In particular, the scientists found that health care workers who were exposed to the virus or who were at greater risk of infection because they were immunocompromised had a significantly increased risk of acute traumatic stress, anxiety, and depression. The researchers suggest that identifying these individuals and offering them alternative roles could reduce anxiety, fear, and the sense of helplessness associated with becoming infected.
Alcohol abuse was another area of concern. About 36% of health care workers reported risky alcohol usage. In comparison, estimates suggest that less than 21% of physicians and 23% of emergency responders abuse alcohol in typical circumstances. Caregivers who provided direct patient care or who were in supervisory positions were at greatest risk, according to the researchers. They say offering these workers preventative education and alcohol abuse treatment is vital.
Surprisingly, health care workers in this study felt less anxious as they treated more COVID-19 cases.
“As these health care professionals heard about cases elsewhere before COVID-19 was detected in their communities, their anxiety levels likely rose in anticipation of having to confront the disease,” Smith says. “But when the disease started trickling in where they were, perhaps it grounded them back to their mission and purpose. They saw the need and they were in there fighting and working hard to make a difference with their knowledge and skills, even at risk to themselves.”

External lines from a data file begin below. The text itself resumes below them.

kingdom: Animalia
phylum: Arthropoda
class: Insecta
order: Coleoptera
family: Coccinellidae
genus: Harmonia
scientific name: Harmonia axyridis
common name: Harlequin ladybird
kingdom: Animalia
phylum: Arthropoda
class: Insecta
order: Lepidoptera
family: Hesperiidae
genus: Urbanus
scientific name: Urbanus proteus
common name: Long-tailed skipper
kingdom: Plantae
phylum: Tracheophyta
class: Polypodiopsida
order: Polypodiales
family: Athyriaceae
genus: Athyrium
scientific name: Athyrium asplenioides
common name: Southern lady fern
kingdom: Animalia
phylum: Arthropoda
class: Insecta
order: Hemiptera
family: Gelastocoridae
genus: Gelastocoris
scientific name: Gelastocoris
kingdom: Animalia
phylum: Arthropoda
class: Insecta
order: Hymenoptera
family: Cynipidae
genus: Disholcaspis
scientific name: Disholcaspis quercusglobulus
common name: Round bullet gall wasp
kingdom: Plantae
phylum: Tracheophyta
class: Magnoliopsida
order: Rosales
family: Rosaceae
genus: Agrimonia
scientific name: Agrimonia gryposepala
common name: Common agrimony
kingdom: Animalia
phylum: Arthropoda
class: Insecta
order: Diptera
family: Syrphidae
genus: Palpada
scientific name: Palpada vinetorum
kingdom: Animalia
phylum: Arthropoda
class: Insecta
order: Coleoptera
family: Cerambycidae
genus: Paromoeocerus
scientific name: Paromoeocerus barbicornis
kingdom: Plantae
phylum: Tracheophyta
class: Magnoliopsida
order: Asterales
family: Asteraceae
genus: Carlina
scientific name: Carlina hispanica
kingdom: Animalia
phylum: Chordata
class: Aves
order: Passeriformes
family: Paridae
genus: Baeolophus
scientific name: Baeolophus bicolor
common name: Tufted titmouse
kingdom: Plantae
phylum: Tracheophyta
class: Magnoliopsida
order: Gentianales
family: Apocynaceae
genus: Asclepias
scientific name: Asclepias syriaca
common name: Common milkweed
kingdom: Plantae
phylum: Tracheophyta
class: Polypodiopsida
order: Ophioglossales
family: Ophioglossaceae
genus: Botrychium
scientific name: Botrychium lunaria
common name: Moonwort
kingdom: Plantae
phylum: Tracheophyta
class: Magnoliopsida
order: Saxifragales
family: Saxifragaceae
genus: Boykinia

Among the study’s limitations are its small sample size. It was also conducted early in the pandemic in a region that wasn’t as affected by the disease as other areas with higher infection and death rates.
Moving forward, the researchers are in the final stages of a similar but larger study conducted in late 2020 that they hope will build on these findings.
“This pandemic, as horrific as it is, offers us the opportunity to better understand the extraordinary mental stress and strains that health care providers are dealing with right now,” Smith says. “With that understanding, perhaps we can develop ways to mitigate these problems and help health care workers and emergency responders better cope with these sorts of challenges in the future.”